Pengujian pemrograman dan matematika menunjukkan bahwa S1 (nama modelnya) memiliki kinerja yang sebanding dengan model penalaran AI tercanggih yang tersedia saat ini, seperti o1 dari OpenAI dan R1 dari DeepSeek.
Perlu dicatat bahwa S1 adalah model sumber terbuka, yang tersedia di repositori GitHub dan dapat diakses oleh semua orang.
Tim pengembang menjelaskan bahwa mereka memulai dengan model dasar yang sudah ada sebelumnya, kemudian menyempurnakannya melalui "distilasi"—proses mengekstrak kemampuan "penalaran" dari model AI lain dengan melatihnya berdasarkan respons yang diberikan.
Secara spesifik, S1 disuling dari model eksperimental Gemini 2.0 Flash Thinking milik Google. Proses penyulingan ini serupa dengan cara para ilmuwan di Universitas Berkeley menciptakan model tersebut, dengan biaya sekitar $450 (sekitar 11,3 juta VND).
Makalah tentang S1 menunjukkan bahwa model penalaran dapat disaring dengan kumpulan data yang relatif kecil melalui proses yang disebut penyempurnaan terawasi (supervised fine-tuning/SFT), di mana model AI secara eksplisit diinstruksikan untuk meniru perilaku tertentu dalam kumpulan data.
SFT umumnya lebih murah daripada metode pembelajaran penguatan skala besar yang digunakan DeepSeek untuk melatih model R1.
S1 didasarkan pada model AI kecil yang mudah didapatkan dari Qwen AI Lab milik Alibaba, yang dapat diunduh secara gratis. Untuk melatih S1, para peneliti membuat kumpulan data berisi 1.000 pertanyaan yang dipilih dengan cermat, beserta jawabannya dan "proses berpikir" di balik setiap jawaban, dari Gemini 2.0 Flash Thinking Experimental milik Google.
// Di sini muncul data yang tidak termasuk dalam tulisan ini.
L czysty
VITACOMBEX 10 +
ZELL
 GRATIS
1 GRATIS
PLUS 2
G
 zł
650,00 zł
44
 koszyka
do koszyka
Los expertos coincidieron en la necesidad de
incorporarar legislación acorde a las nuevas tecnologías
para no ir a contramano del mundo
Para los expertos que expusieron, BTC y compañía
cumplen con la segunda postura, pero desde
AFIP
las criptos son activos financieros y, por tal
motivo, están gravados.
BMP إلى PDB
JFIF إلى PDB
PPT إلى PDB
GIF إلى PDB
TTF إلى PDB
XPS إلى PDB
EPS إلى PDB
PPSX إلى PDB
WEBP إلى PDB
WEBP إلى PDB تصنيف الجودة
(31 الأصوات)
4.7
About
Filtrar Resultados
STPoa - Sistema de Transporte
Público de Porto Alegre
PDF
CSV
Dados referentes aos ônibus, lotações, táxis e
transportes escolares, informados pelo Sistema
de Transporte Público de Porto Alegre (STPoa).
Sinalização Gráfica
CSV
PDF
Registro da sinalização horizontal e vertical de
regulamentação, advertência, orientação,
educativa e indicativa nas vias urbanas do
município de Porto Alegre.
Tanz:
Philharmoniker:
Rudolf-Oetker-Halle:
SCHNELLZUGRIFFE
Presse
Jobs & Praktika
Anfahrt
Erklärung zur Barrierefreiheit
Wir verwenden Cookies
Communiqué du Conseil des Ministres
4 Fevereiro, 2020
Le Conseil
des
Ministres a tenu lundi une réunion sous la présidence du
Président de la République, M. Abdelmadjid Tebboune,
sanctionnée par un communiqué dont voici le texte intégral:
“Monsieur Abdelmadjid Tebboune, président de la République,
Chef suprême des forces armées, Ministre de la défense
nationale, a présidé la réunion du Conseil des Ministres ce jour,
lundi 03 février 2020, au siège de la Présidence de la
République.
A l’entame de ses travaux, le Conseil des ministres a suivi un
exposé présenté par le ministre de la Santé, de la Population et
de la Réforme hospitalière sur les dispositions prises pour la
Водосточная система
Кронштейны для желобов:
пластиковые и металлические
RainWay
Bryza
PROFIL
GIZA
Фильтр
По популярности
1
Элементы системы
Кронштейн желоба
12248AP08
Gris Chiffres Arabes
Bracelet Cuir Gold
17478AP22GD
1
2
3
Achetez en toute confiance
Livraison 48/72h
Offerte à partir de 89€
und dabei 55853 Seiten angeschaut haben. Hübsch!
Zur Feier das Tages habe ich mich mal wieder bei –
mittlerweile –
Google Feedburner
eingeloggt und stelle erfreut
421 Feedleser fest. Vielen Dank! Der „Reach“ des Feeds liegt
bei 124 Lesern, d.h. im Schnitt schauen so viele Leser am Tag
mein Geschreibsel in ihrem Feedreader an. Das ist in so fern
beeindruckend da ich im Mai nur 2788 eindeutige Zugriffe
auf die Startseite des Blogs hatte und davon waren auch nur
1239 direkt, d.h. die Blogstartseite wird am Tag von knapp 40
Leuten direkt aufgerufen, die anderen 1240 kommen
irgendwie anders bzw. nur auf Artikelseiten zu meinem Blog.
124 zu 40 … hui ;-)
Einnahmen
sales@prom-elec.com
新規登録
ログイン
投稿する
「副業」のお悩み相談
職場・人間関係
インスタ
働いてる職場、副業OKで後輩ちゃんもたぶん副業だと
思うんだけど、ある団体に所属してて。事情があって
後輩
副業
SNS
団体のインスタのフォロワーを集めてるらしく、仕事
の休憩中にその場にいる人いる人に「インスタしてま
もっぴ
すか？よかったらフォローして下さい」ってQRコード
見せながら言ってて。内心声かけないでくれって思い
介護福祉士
Proses pelatihan ini memakan waktu kurang dari 30 menit menggunakan 16 GPU Nvidia H100, namun tetap menghasilkan hasil yang kuat di beberapa benchmark AI. Niklas Muennighoff, seorang peneliti dari Stanford, menyatakan bahwa biaya menyewa daya komputasi yang dibutuhkan hanya sekitar $20.
Para peneliti menggunakan trik untuk membuat S1 memeriksa ulang pekerjaannya dan memperpanjang "waktu berpikirnya"; misalnya, mereka menginstruksikan model untuk menunggu dengan menambahkan kata "tunggu" ke dalam proses penalaran, yang membantu model menghasilkan jawaban yang lebih akurat.